Parents Israel Rodriguez and Martina Aguilar said they believed their children would have better educational experiences in their smaller neighborhood schools.

The board voted 3-1 on Jan. 3 to approve the expansion, with the understanding that it could cost about $600,000 to add the necessary classrooms. Trustee Tom Panas voted against the expansion and Trustee Mister Phillips abstained, after both said they didn’t have enough information about additional costs and other data.

Phillips also said he feared that the elementary schools were more segregated because their students came from one neighborhood while middle schools drew students from multiple neighborhoods.

But Trustee Elizabeth Block, the former principal of a low-performing elementary school in another district, said some of her former students joined gangs in middle school.

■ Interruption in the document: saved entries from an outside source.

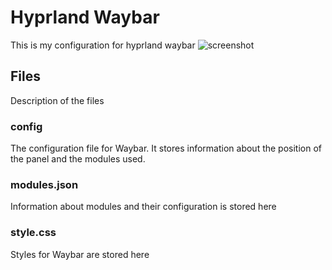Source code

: # Hyprland Waybar
This is my configuration for hyprland waybar
![screenshot](https://github.com/fand1l/hyprland.waybar/screenshot.png)

## Files
Description of the files

### config
The configuration file for Waybar. It stores information about the position of the panel and the modules used.

### modules.json
Information about modules and their configuration is stored here

### style.css
Styles for Waybar are stored here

“It’s a vulnerable time for kids,” she said. “I see the K-8 option as one that will stave off that intrusion into their lives. Kids are looking for family and they have that at Verde and the other two schools…How can you go wrong when the staff and the parents and the kids are really behind it?”

Trustee Madeline Kronenberg said the expansion was a “real example of us building on our strengths,” adding that she was “haunted by the idea of shrinkage and all the horrible repercussions of that.”

Although many teachers in the district leave after only a few years, Kronenberg said the teachers at the three elementary schools have indicated that they want to stay.

“This is the picture of retention,” she said. “This is what it looks like and this is what we’re desperately trying to create in our district.”